Michael Dell himself is looking ahead to a corporate PC refresh cycle triggered, in part, by Windows 7. There’s nothing wrong with Mr. Dell’s reasoning on that point. Businesses of all sizes largely skipped Windows Vista, and it’s reasonable to expect that they will, as Dell suggests, look to upgrade their PCs before long. Dell thinks it will happen over the next 18 months. I think it might take a little longer to play out, but it seems destined to happen.

Dell, which has a relatively good reputation in the SMB space, should be putting considerable resources into positioning itself as the go-to vendor for those upgrades. I wonder to what degree distractions from the consumer side of the house might detract from emphasis, focus, and resources that could be directed at the SMB opportuinity.

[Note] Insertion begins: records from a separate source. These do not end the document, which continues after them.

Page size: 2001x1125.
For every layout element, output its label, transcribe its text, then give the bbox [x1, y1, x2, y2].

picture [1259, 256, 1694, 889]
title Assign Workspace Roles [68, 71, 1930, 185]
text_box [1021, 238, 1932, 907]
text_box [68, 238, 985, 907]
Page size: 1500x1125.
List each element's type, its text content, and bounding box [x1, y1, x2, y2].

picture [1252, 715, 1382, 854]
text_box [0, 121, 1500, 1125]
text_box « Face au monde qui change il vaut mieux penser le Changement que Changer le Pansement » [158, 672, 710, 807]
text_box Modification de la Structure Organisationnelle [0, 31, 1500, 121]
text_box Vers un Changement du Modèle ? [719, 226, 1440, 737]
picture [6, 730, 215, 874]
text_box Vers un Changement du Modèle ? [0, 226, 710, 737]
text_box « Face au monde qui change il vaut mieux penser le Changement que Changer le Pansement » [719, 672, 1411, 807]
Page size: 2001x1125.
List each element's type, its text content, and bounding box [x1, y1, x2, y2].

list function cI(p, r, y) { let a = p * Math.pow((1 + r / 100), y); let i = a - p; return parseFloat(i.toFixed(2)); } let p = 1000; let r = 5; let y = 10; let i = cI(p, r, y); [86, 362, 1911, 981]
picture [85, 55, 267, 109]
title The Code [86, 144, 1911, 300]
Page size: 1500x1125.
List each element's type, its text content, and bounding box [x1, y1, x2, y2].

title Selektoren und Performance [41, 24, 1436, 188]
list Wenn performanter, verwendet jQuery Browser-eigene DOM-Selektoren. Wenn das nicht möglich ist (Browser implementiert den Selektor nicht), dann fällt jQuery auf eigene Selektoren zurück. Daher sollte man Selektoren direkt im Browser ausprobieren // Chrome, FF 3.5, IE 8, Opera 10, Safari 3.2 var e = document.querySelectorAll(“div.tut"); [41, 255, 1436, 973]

Similarly, Dell has a tremendous opportunity to convert its $3.9 billion acquisition of Perot Systems Corp. into lucrative returns. During these hard times, Michael Dell realizes the same thing GE CEO Jeffrey Immelt recognizes: government-stimulus spending can be a vendor’s friend.

With Perot, which generates about half its sales from healthcare customers, Dell is well placed to benefit from the allocation of $20 billion in U.S. stimulus funds toward the purchase of healthcare-related information-technology products and services. Again, Dell should not take its eye off that prize.

Even in large enterprises, Dell seems slowly but surely to be piecing together a data-center plan that will allow it, with the assistance of Perot, to compete effectively in certain vertical markets. Strategically, with its partnerships and thinking, Dell is following a path strikingly similar to IBM’s, even down to having the same networking-equipment OEM partners in Juniper and Brocade.

Michael Dell’s oft-stated long-term goal is to reduce Dell’s reliance of personal computers, which account for approximately 60 percent of his company’s revenue. Meanwhile, Dell as a company derives about 80 percent of its revenue from business customers of varying sizes, with the remaining 20 percent coming from consumers.

If the company already is ceding large chunks of consumer territory to competing PC vendors because it can’t make money in that market, perhaps the time has come for the company’s executive braintrust to expedite the transition away from both PCs and consumers. The smartphone should probably be kicked into touch, too, unless Dell’s goal is to tie it to an enterprise push in conjunction with Google, which also aspires to grow its enterprise presence.

I said before that Dell is a company with too many fingers in too many pies. Dell only has so many fingers, and not every pie it sees is worth eating.